## [WHAT IS BEING ASKED]
Using the listing below, print the line containing "didat ima mogućnost", the line containing "Stai cercando un", and each line between them, exactly and nothing else. Pictures stay out of the print.

## [PROVIDED RECORDS]

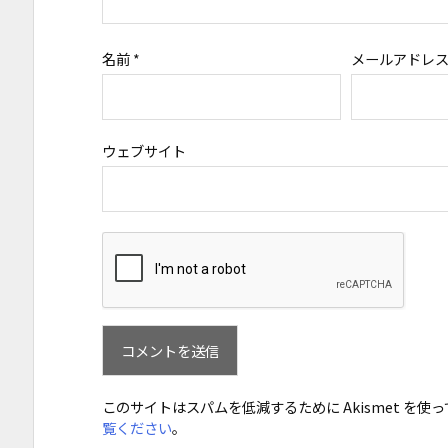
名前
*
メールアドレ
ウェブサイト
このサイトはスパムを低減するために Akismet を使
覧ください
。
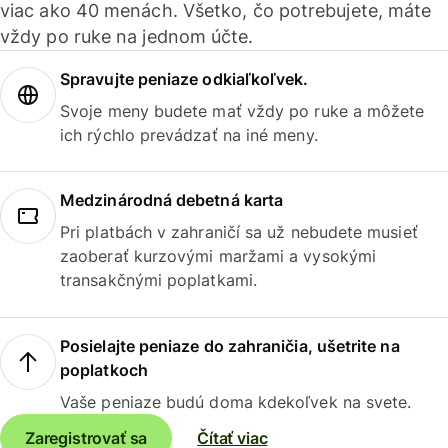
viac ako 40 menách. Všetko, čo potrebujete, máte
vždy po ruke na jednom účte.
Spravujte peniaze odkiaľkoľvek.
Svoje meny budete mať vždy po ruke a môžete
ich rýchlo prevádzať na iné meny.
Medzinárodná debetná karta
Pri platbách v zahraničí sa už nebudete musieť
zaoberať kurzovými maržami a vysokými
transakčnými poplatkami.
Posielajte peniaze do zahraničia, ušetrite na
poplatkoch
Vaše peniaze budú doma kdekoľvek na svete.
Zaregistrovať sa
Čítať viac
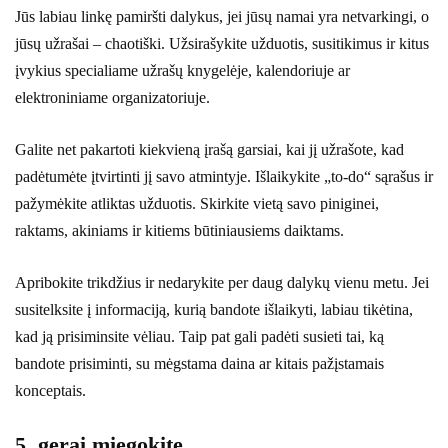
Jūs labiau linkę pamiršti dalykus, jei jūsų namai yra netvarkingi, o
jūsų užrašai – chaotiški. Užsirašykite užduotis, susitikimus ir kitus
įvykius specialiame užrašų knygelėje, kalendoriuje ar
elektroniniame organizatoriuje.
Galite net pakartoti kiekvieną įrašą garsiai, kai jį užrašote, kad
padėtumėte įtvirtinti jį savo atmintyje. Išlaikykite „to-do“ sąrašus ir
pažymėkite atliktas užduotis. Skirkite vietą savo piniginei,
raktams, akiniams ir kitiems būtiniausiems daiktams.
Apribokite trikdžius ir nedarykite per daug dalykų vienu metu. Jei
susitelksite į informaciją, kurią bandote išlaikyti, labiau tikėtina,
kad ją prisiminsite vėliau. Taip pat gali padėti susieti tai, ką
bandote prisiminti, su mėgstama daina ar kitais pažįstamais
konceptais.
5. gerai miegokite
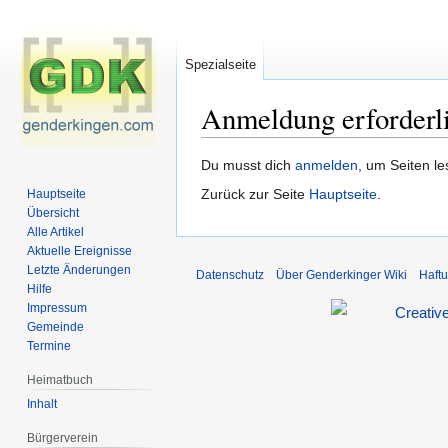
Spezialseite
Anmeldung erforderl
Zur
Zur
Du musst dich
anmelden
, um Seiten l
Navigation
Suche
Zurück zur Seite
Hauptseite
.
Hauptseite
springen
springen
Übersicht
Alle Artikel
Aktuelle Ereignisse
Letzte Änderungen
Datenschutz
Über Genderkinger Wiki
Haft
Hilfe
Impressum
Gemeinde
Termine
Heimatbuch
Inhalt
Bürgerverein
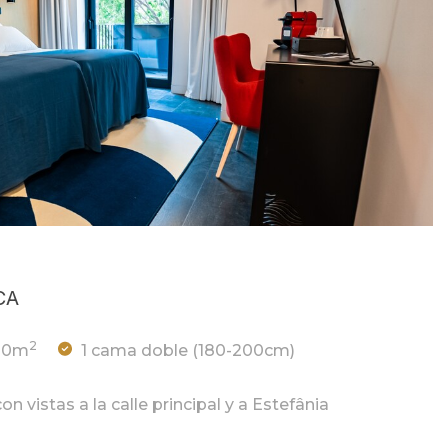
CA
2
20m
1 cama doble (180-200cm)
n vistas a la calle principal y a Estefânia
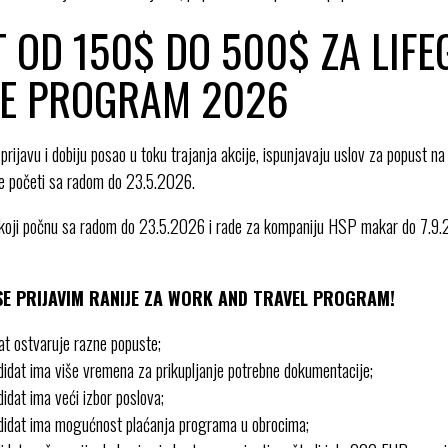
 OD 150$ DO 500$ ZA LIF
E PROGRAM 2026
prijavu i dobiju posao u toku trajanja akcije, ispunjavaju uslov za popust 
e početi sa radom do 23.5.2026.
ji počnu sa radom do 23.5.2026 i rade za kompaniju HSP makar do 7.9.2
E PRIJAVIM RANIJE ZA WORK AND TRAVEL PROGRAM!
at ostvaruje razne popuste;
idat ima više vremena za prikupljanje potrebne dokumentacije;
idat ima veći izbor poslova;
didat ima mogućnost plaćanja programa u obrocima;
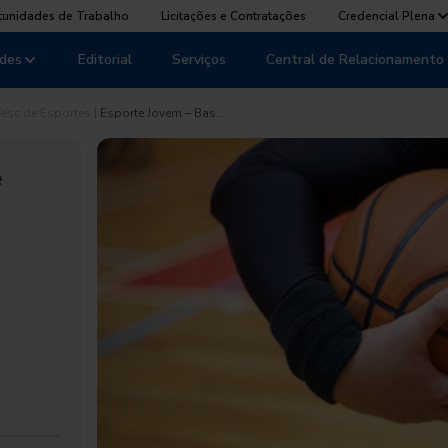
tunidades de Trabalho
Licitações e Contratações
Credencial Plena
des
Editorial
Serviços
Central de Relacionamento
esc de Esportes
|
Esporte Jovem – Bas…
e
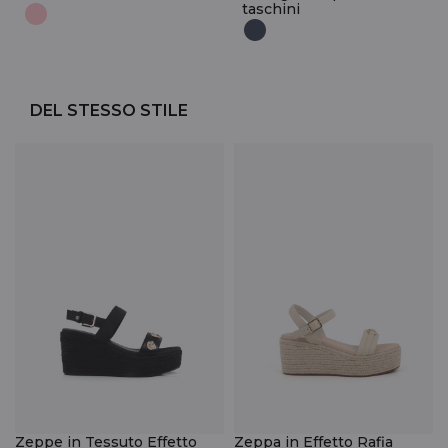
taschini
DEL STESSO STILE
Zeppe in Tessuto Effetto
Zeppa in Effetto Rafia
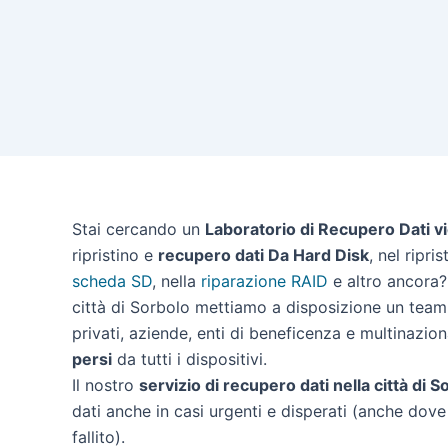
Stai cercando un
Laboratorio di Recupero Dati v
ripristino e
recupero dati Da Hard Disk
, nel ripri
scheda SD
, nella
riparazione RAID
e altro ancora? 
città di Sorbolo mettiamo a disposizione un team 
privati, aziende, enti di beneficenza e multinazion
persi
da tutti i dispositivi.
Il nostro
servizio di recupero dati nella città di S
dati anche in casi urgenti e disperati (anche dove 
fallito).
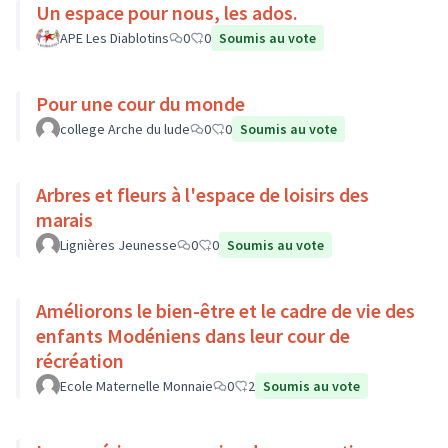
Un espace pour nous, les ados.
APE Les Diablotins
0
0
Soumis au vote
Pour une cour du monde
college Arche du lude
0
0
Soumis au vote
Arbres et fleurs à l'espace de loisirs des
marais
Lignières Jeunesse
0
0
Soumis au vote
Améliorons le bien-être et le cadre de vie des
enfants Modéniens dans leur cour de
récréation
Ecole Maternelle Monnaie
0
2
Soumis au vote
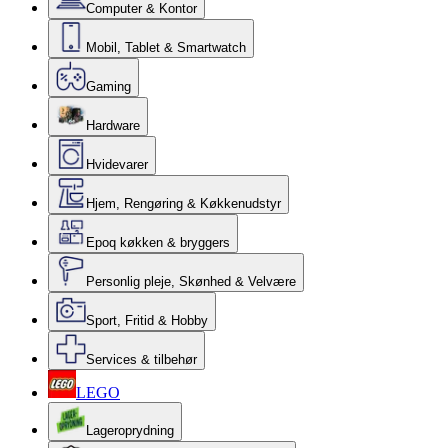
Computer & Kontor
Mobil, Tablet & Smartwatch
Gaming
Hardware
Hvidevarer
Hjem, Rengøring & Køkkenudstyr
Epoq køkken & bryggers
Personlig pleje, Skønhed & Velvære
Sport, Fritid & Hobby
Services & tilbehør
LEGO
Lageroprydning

## [RESULT OF THE TASK]
didat ima mogućnost plaćanja programa u obrocima;
tunidades de Trabalho
Licitações e Contratações
Credencial Plena
des
Editorial
Serviços
Central de Relacionamento
esc de Esportes
|
Esporte Jovem – Bas…
e
taschini
DEL STESSO STILE
Zeppe in Tessuto Effetto
Zeppa in Effetto Rafia
Stai cercando un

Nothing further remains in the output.